In a word processor, text would be internally expressed as bytes of code, and additional pieces of background code are all that would be needed to determine the content’s typeface, any specific font that exists within that typeface, and other factors that may affect the text’s appearance such as italicization.

Text is therefore not treated as an image on a pixel-by-pixel basis by default, though programs like PhotoShop routinely offer a function that converts a string of text into an image that loses its “mechanical” functionality as easily re-typed and re-stylized digital text but is able to be modified as an image in exchange.

Besides static pixel-based images, modern web design employs a lot of vector-based graphics in which web code is used to structure and render aesthetic designs based on points in space and dynamic functions that the reader’s web browser directly executes. HTML, CSS, and JavaScript files can therefore produce typefaces that operate on vector principles.

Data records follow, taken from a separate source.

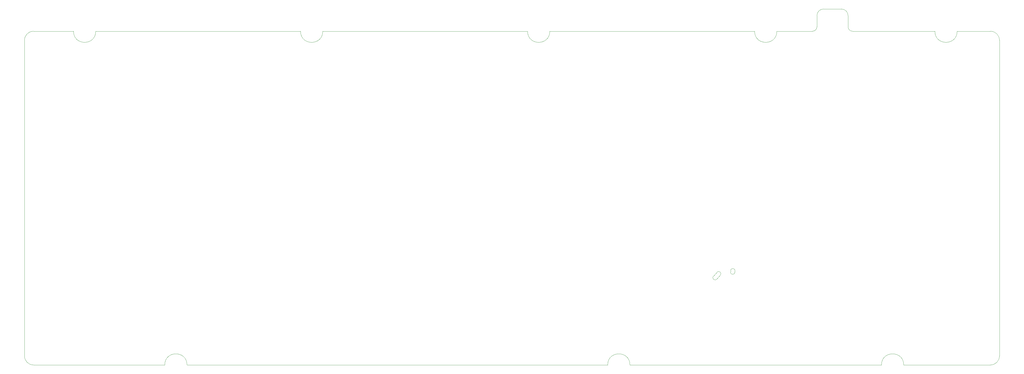
<source format=gm1>
%TF.GenerationSoftware,KiCad,Pcbnew,5.99.0-1.20210419gite0f69ad.fc33*%
%TF.CreationDate,2021-04-20T05:27:25+03:00*%
%TF.ProjectId,UniversalTKL,556e6976-6572-4736-916c-544b4c2e6b69,rev?*%
%TF.SameCoordinates,Original*%
%TF.FileFunction,Profile,NP*%
%FSLAX46Y46*%
G04 Gerber Fmt 4.6, Leading zero omitted, Abs format (unit mm)*
G04 Created by KiCad (PCBNEW 5.99.0-1.20210419gite0f69ad.fc33) date 2021-04-20 05:27:25*
%MOMM*%
%LPD*%
G01*
G04 APERTURE LIST*
%TA.AperFunction,Profile*%
%ADD10C,0.100000*%
%TD*%
%TA.AperFunction,Profile*%
%ADD11C,0.120000*%
%TD*%
G04 APERTURE END LIST*
D10*
X32543750Y-33337500D02*
X46831250Y-33337500D01*
X324643750Y-33337500D02*
G75*
G02*
X323056250Y-31750000I0J1587500D01*
G01*
X54768750Y-33337500D02*
X127793750Y-33337500D01*
X373856250Y-152400000D02*
G75*
G03*
X377031250Y-149225000I0J3175000D01*
G01*
X135731250Y-33337500D02*
X208756250Y-33337500D01*
X323056250Y-27781250D02*
G75*
G03*
X320675000Y-25400000I-2381250J0D01*
G01*
X29368750Y-36512500D02*
G75*
G02*
X32543750Y-33337500I3175000J0D01*
G01*
X377031250Y-36512500D02*
G75*
G03*
X373856250Y-33337500I-3175000J0D01*
G01*
X354012500Y-33337500D02*
G75*
G03*
X361950000Y-33337500I3968750J0D01*
G01*
X334962500Y-152400000D02*
X245268750Y-152400000D01*
X324643750Y-33337500D02*
X354012500Y-33337500D01*
X297656250Y-33337500D02*
X310356250Y-33337500D01*
X314325000Y-25400000D02*
X320675000Y-25400000D01*
X334962500Y-152400000D02*
G75*
G02*
X342900000Y-152400000I3968750J0D01*
G01*
X29368750Y-149225000D02*
X29368750Y-36512500D01*
X311943750Y-27781250D02*
G75*
G02*
X314325000Y-25400000I2381250J0D01*
G01*
X323056250Y-27781250D02*
X323056250Y-31750000D01*
X216693750Y-33337500D02*
X289718750Y-33337500D01*
X361950000Y-33337500D02*
X373856250Y-33337500D01*
X377031250Y-36512500D02*
X377031250Y-149225000D01*
X245268750Y-152400000D02*
G75*
G03*
X237331250Y-152400000I-3968750J0D01*
G01*
X373856250Y-152400000D02*
X342900000Y-152400000D01*
X208756250Y-33337500D02*
G75*
G03*
X216693750Y-33337500I3968750J0D01*
G01*
X46831250Y-33337500D02*
G75*
G03*
X54768750Y-33337500I3968750J0D01*
G01*
X237331250Y-152400000D02*
X87312500Y-152400000D01*
X87312500Y-152400000D02*
G75*
G03*
X79375000Y-152400000I-3968750J0D01*
G01*
X127793750Y-33337500D02*
G75*
G03*
X135731250Y-33337500I3968750J0D01*
G01*
X311943750Y-31750000D02*
X311943750Y-27781250D01*
X32543750Y-152400000D02*
G75*
G02*
X29368750Y-149225000I0J3175000D01*
G01*
X289718750Y-33337500D02*
G75*
G03*
X297656250Y-33337500I3968750J0D01*
G01*
X310356250Y-33337500D02*
G75*
G03*
X311943750Y-31750000I0J1587500D01*
G01*
X79375000Y-152400000D02*
X32543750Y-152400000D01*
D11*
%TO.C,MX78*%
X277450000Y-120375000D02*
X276150000Y-121825000D01*
X275050000Y-120725000D02*
X276350000Y-119275000D01*
X281200000Y-118725000D02*
X281150000Y-119325000D01*
X282700000Y-118725000D02*
X282650000Y-119325000D01*
X281150000Y-119325000D02*
G75*
G03*
X282650000Y-119325000I750000J0D01*
G01*
X277450000Y-120375000D02*
G75*
G03*
X276350000Y-119275000I-550000J550000D01*
G01*
X281200000Y-118725000D02*
G75*
G02*
X282700000Y-118725000I750000J0D01*
G01*
X276150000Y-121825000D02*
G75*
G02*
X275050000Y-120725000I-550000J550000D01*
G01*
%TD*%
M02*

</source>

The unique advantages offered by this emergent format include the capacity to have the text animated in any conceivable fashion thanks to the power of CSS-driven animation functions.

A website located at leon-kim.com displays a fairly spectacular set of exhibits that showcase how vector-based web graphics can be used to make self-animating lettering appear and disappear with striking creativity and clarity.

The landing page automatically cycles through several sequences where shapes resembling letters are made to appear and disappear through a variety of different effects. Technically, the letters that manifest on the user’s browser exist as Unicode characters in the syntax behind the scenes and are heavily modified by code that exists alongside them; these are not shapes that have been manually drawn by the author to resemble letters.

However, some of these sequences are so elaborate that they perform noticeably worse within the browser in terms of frame rate than the others, though this may be on account of poor optimization for some processors.